- What is asked -
a) Rewrite the passage on rural migration in India starting at "But there was" and ending at "were too hard.", replacing "Jaipur" with "Ajmer".
b) Answer these questions from the passage on rural migration in India:
(i) In which district is the village of Surah na Kheda?
(ii) What were the daughters kneading dough for?
(iii) Which holiday fell the following week?

- Source extract -
Such tragedies and even the selling of children for marriage or as bonded labour – a common shock-horror news story in India – are the most dramatic results. But far more common is the story of rural families migrating, in tens of millions, to India's cities, swelling the ranks of the urban poor and leaving holes in the farming infrastructure that keeps India fed.

I visited an idyllic village, Surah na Kheda, last month in the limerick-worthy district of Tonk, Rajasthan. We arrived to find the rows of whitewashed mud-walled houses gleaming in the rising sun, while inside the courtyards women in bright saris were stirring milk to make yogurt and butter for the day's meals. Their daughters kneaded dough for the breakfast chapattis.

But there was an odd thing: a distinct lack of people. There were the old and the very young – but virtually no one of working age. Half the village, some 60 adults and many children, had gone to Jaipur, the state capital, to look for work. Even though the Diwali holiday fell the following week, no one expected their neighbours and relatives back. Times were too hard.

- Record excerpts -
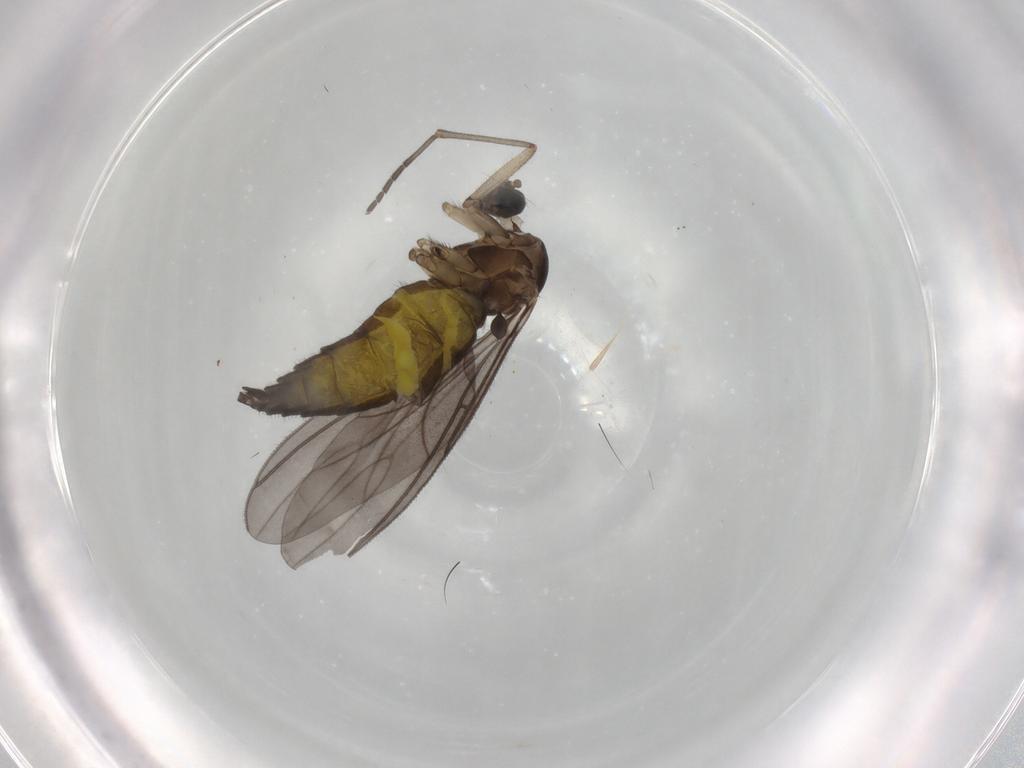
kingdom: Animalia
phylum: Arthropoda
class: Insecta
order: Diptera
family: Sciaridae
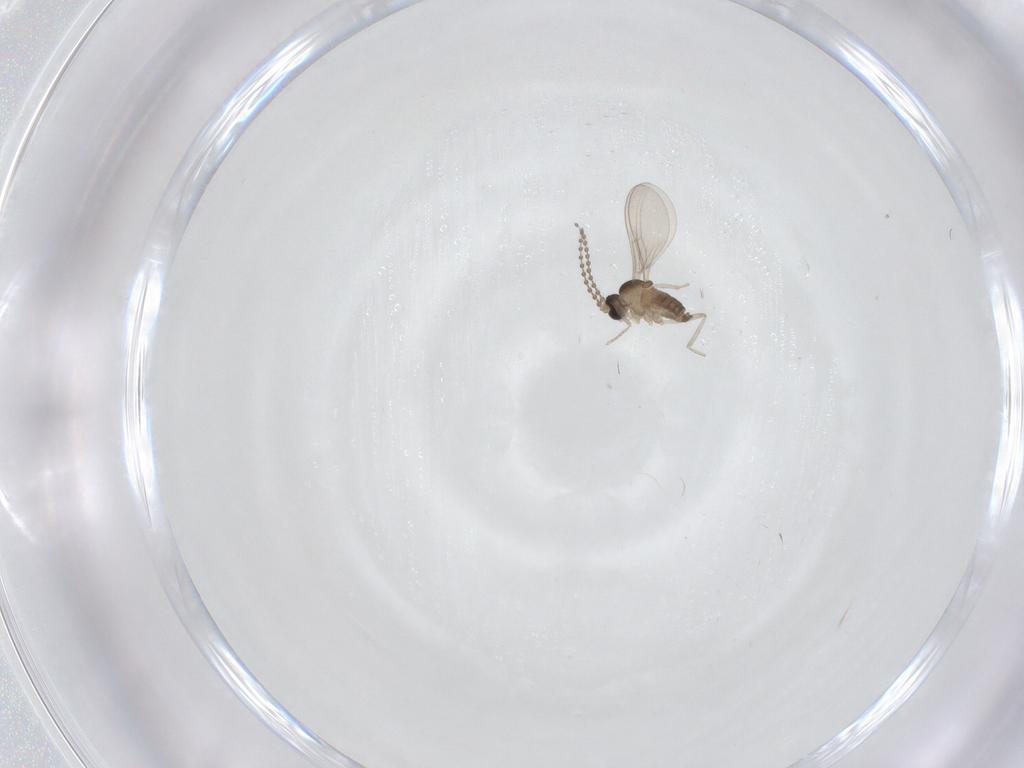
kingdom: Animalia
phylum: Arthropoda
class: Insecta
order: Diptera
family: Cecidomyiidae
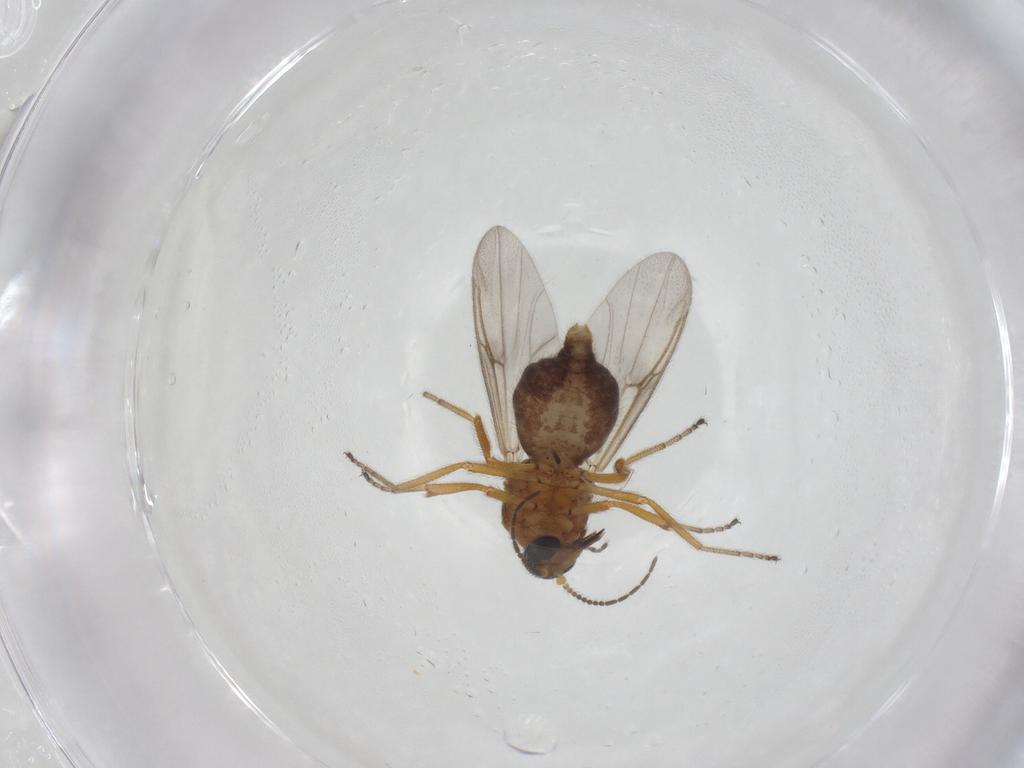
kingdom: Animalia
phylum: Arthropoda
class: Insecta
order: Diptera
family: Ceratopogonidae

- Expected answers -
a)
But there was an odd thing: a distinct lack of people. There were the old and the very young – but virtually no one of working age. Half the village, some 60 adults and many children, had gone to Ajmer, the state capital, to look for work. Even though the Diwali holiday fell the following week, no one expected their neighbours and relatives back. Times were too hard.

b)
(i) Tonk, Rajasthan
(ii) The breakfast chapattis
(iii) Diwali